### WORK TASK A
In the records below, reproduce the lines word for word, starting with the line that contains "Vladimir Michel" and going on through the last line of the records.

### READING TEXT
######
This space of togetherness, tucked away in a corner of the central city, is stewarded as a commons. Its use “depends on what people decide to put into it,” as Miguel Martinez, an amateur historian of the Nidiaci garden put it. “It’s hard to say what we are doing there, because everything depends on what new arrivals want to create.” But in a neighborhood in which about forty percent of the children come from families born abroad, simply having a space to common is no small blessing.

How is it possible, you might ask, that this beautiful spot in the center of Florence — easily worth more than several million dollars on the real estate market — has not yet been sold to the highest bidder and turned into condos? How is it that a group of neighbors actually stewards this space? When we went looking for answers to these questions, we learned a great deal about how property law can be used for more than the buying and selling of real estate; it can be used to help people lead a more satisfying community life.

The land now occupied by the Nidiaci Community Garden has a long and complicated history of ownership. It was originally donated to the Carmelite church by a widow in 1273, nationalized by the Napoleonic mayor of Florence in the nineteenth century, and later sold to a private owner. What started out as a private donation to the church became public property before becoming private property again. At the beginning of the twentieth century, the land was again sold to two individuals, one of whom rented it to the municipality of Florence for use as an elementary school.
######
### WORK TASK B
Transcribe the Nidiaci garden passage above, starting with "How is it possible, you" and going on through "satisfying community life.".

### EXERCISE MATERIAL
######
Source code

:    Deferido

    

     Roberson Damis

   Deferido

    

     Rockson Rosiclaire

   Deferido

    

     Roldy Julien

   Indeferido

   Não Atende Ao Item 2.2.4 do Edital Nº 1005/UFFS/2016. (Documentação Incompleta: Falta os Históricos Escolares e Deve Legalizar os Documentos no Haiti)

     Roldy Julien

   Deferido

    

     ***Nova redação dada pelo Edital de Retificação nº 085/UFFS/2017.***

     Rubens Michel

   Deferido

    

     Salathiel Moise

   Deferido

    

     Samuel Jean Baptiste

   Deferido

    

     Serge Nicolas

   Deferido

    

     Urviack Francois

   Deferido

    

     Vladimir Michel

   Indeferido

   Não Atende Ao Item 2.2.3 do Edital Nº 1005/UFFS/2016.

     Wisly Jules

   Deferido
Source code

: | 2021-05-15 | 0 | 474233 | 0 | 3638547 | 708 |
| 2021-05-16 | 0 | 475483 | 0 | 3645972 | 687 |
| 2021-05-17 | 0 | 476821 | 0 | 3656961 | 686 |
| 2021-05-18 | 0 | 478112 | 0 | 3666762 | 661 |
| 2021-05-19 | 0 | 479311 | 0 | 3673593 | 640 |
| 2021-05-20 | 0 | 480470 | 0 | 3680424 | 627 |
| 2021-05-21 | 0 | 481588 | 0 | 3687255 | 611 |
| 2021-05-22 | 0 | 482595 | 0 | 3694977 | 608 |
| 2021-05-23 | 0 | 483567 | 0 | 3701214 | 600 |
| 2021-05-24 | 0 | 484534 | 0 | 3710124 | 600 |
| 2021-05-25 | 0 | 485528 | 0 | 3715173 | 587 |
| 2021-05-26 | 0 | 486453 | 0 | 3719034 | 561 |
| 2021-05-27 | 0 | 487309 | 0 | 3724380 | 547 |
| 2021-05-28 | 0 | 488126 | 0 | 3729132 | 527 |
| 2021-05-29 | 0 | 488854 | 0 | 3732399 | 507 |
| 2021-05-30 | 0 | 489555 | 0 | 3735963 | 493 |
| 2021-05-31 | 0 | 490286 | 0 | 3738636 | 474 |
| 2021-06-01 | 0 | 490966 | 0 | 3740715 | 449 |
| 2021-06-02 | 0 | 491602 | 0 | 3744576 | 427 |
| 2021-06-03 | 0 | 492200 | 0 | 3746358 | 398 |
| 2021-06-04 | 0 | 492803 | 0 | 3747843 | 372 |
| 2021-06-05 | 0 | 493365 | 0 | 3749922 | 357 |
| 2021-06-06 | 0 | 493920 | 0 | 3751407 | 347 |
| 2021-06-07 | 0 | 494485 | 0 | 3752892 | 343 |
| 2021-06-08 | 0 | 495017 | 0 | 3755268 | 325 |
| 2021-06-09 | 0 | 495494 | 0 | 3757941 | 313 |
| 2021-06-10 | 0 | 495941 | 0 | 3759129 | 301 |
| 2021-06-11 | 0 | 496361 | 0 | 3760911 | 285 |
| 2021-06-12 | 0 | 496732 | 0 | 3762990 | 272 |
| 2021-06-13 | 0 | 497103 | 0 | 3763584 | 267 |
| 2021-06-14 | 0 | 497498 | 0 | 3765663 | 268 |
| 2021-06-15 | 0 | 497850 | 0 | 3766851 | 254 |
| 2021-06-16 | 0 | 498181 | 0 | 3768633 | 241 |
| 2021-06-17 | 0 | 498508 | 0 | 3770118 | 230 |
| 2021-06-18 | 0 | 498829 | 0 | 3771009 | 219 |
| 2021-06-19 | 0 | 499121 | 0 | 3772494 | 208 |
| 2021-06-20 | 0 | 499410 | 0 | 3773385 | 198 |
######
### ANSWER A
     Vladimir Michel

   Indeferido

   Não Atende Ao Item 2.2.3 do Edital Nº 1005/UFFS/2016.

     Wisly Jules

   Deferido
Source code

: | 2021-05-15 | 0 | 474233 | 0 | 3638547 | 708 |
| 2021-05-16 | 0 | 475483 | 0 | 3645972 | 687 |
| 2021-05-17 | 0 | 476821 | 0 | 3656961 | 686 |
| 2021-05-18 | 0 | 478112 | 0 | 3666762 | 661 |
| 2021-05-19 | 0 | 479311 | 0 | 3673593 | 640 |
| 2021-05-20 | 0 | 480470 | 0 | 3680424 | 627 |
| 2021-05-21 | 0 | 481588 | 0 | 3687255 | 611 |
| 2021-05-22 | 0 | 482595 | 0 | 3694977 | 608 |
| 2021-05-23 | 0 | 483567 | 0 | 3701214 | 600 |
| 2021-05-24 | 0 | 484534 | 0 | 3710124 | 600 |
| 2021-05-25 | 0 | 485528 | 0 | 3715173 | 587 |
| 2021-05-26 | 0 | 486453 | 0 | 3719034 | 561 |
| 2021-05-27 | 0 | 487309 | 0 | 3724380 | 547 |
| 2021-05-28 | 0 | 488126 | 0 | 3729132 | 527 |
| 2021-05-29 | 0 | 488854 | 0 | 3732399 | 507 |
| 2021-05-30 | 0 | 489555 | 0 | 3735963 | 493 |
| 2021-05-31 | 0 | 490286 | 0 | 3738636 | 474 |
| 2021-06-01 | 0 | 490966 | 0 | 3740715 | 449 |
| 2021-06-02 | 0 | 491602 | 0 | 3744576 | 427 |
| 2021-06-03 | 0 | 492200 | 0 | 3746358 | 398 |
| 2021-06-04 | 0 | 492803 | 0 | 3747843 | 372 |
| 2021-06-05 | 0 | 493365 | 0 | 3749922 | 357 |
| 2021-06-06 | 0 | 493920 | 0 | 3751407 | 347 |
| 2021-06-07 | 0 | 494485 | 0 | 3752892 | 343 |
| 2021-06-08 | 0 | 495017 | 0 | 3755268 | 325 |
| 2021-06-09 | 0 | 495494 | 0 | 3757941 | 313 |
| 2021-06-10 | 0 | 495941 | 0 | 3759129 | 301 |
| 2021-06-11 | 0 | 496361 | 0 | 3760911 | 285 |
| 2021-06-12 | 0 | 496732 | 0 | 3762990 | 272 |
| 2021-06-13 | 0 | 497103 | 0 | 3763584 | 267 |
| 2021-06-14 | 0 | 497498 | 0 | 3765663 | 268 |
| 2021-06-15 | 0 | 497850 | 0 | 3766851 | 254 |
| 2021-06-16 | 0 | 498181 | 0 | 3768633 | 241 |
| 2021-06-17 | 0 | 498508 | 0 | 3770118 | 230 |
| 2021-06-18 | 0 | 498829 | 0 | 3771009 | 219 |
| 2021-06-19 | 0 | 499121 | 0 | 3772494 | 208 |
| 2021-06-20 | 0 | 499410 | 0 | 3773385 | 198 |

### ANSWER B
How is it possible, you might ask, that this beautiful spot in the center of Florence — easily worth more than several million dollars on the real estate market — has not yet been sold to the highest bidder and turned into condos? How is it that a group of neighbors actually stewards this space? When we went looking for answers to these questions, we learned a great deal about how property law can be used for more than the buying and selling of real estate; it can be used to help people lead a more satisfying community life.